**EXERCISE REQUIREMENTS:** Copy all lines of the listing that include the string "دوره".
(Beginning of INFORMATION GIVEN)
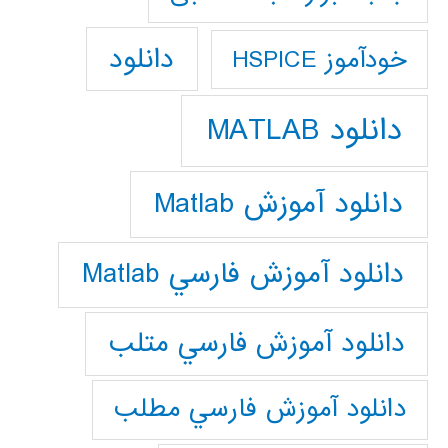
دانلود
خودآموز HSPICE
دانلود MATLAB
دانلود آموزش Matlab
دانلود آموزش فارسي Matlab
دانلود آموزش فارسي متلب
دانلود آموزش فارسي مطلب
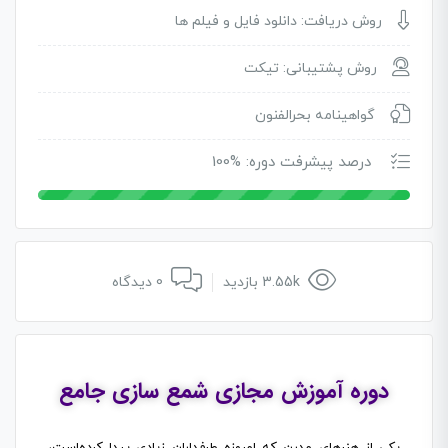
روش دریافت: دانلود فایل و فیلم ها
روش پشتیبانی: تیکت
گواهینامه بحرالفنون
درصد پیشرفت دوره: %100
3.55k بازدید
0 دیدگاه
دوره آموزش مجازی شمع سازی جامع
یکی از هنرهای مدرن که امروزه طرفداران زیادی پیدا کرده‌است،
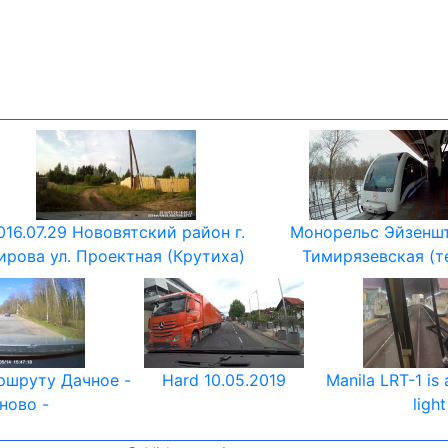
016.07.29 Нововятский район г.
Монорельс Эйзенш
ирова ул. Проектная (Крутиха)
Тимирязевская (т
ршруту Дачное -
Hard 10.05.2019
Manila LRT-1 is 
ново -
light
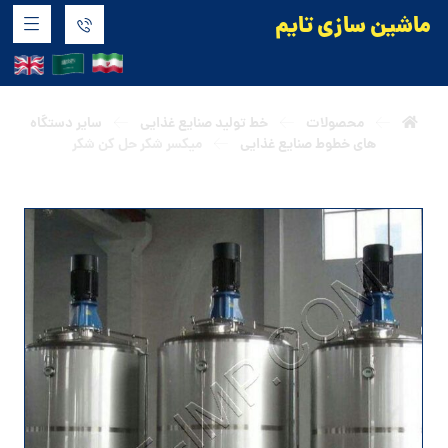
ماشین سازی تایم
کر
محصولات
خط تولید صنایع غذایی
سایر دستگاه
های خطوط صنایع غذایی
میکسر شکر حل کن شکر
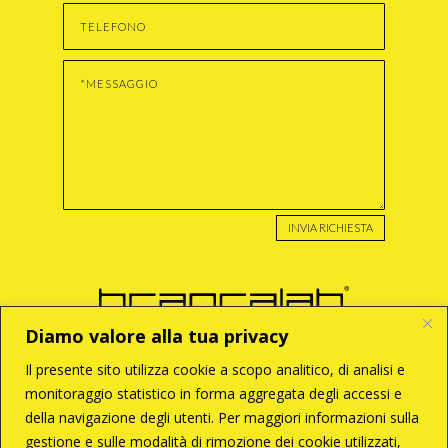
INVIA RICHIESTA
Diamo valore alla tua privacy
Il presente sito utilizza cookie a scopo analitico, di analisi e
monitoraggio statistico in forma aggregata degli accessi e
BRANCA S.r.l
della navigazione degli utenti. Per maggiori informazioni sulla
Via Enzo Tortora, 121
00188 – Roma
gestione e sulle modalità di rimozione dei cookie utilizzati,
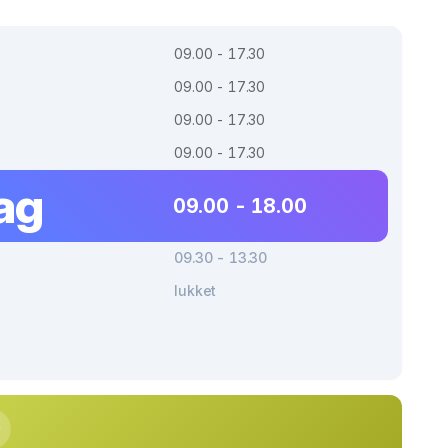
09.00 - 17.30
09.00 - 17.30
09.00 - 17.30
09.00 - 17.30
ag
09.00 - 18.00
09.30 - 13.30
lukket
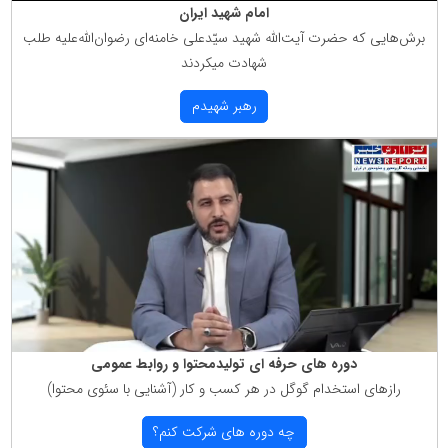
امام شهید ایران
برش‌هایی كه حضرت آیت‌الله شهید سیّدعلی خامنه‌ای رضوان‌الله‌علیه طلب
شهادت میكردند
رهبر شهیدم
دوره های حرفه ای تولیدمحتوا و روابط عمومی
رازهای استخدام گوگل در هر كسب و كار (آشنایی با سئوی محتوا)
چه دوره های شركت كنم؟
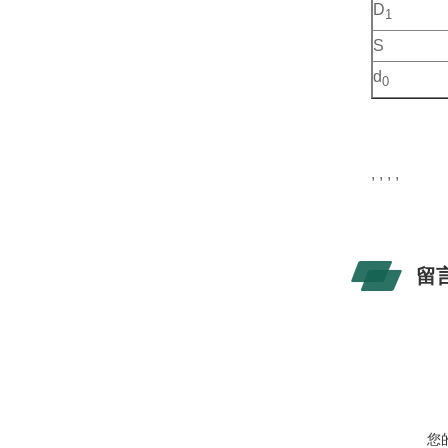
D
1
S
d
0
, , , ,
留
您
(End of INFORMATION GIVEN)
**RESULT:**
درصد پیشرفت دوره: %100
دوره آموزش مجازی شمع سازی جامع
دوره های حرفه ای تولیدمحتوا و روابط عمومی
چه دوره های شركت كنم؟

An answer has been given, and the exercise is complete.